:: Assigned task ::
The output has to be the full set of records, reproduced exactly, minus any picture.

==== Supplied material ====

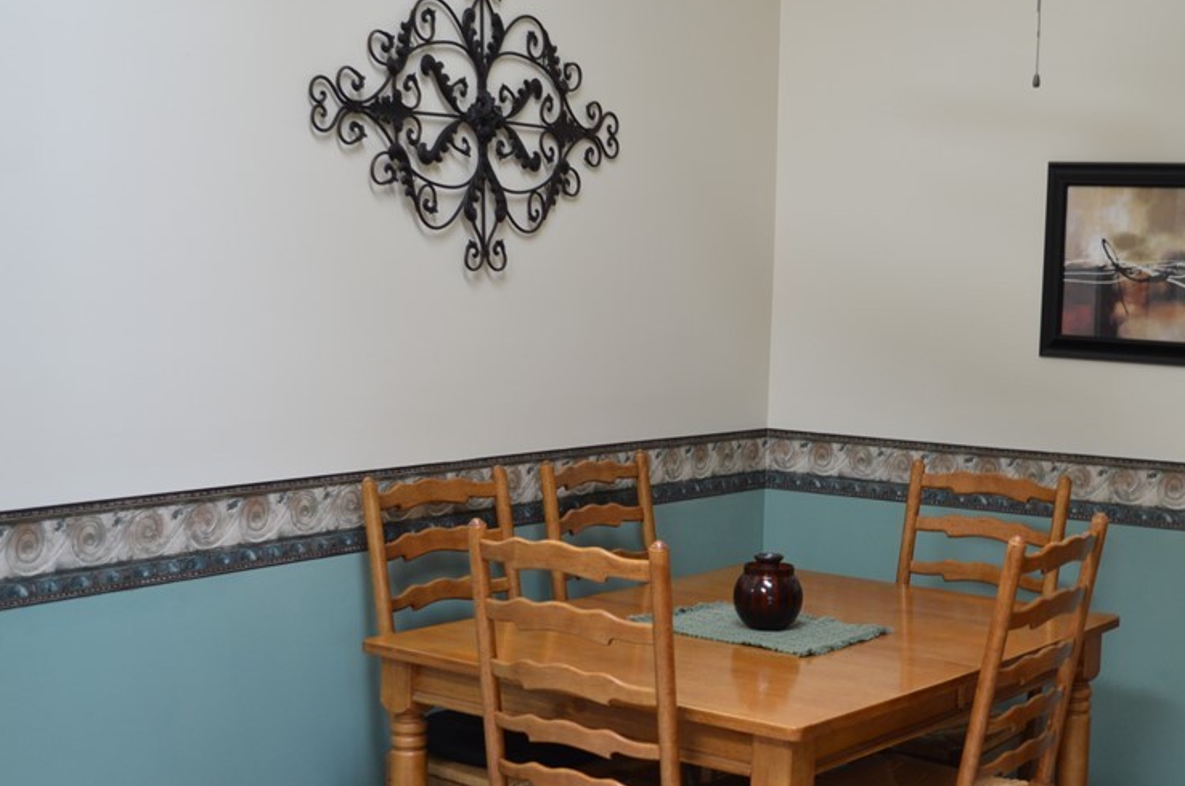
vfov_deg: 25.3
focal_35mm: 53
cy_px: 507
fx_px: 1742
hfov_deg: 37.2
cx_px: 789
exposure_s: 1/25
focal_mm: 24
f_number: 4
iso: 400
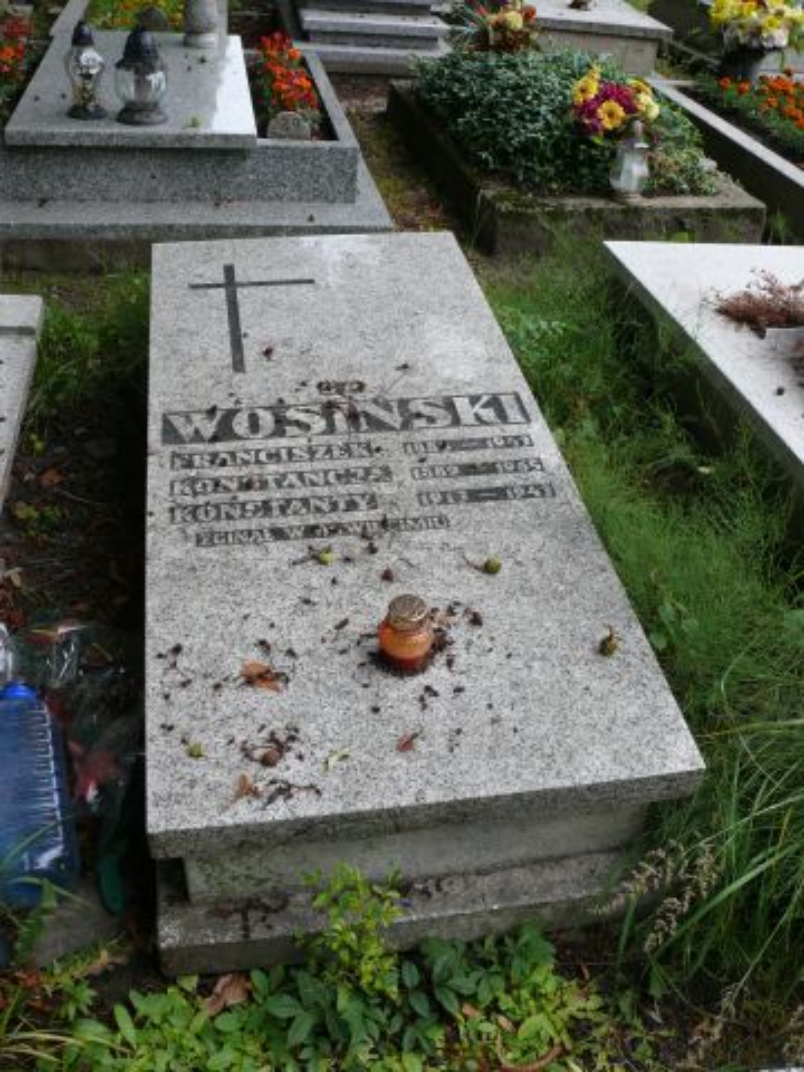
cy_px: 536
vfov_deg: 52.6
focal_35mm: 35
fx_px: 1084
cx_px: 402
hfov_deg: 40.7
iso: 100
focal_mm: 7.4
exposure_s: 1/100
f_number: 3.2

====

:: Task result ::
vfov_deg: 25.3
focal_35mm: 53
cy_px: 507
fx_px: 1742
hfov_deg: 37.2
cx_px: 789
exposure_s: 1/25
focal_mm: 24
f_number: 4
iso: 400
cy_px: 536
vfov_deg: 52.6
focal_35mm: 35
fx_px: 1084
cx_px: 402
hfov_deg: 40.7
iso: 100
focal_mm: 7.4
exposure_s: 1/100
f_number: 3.2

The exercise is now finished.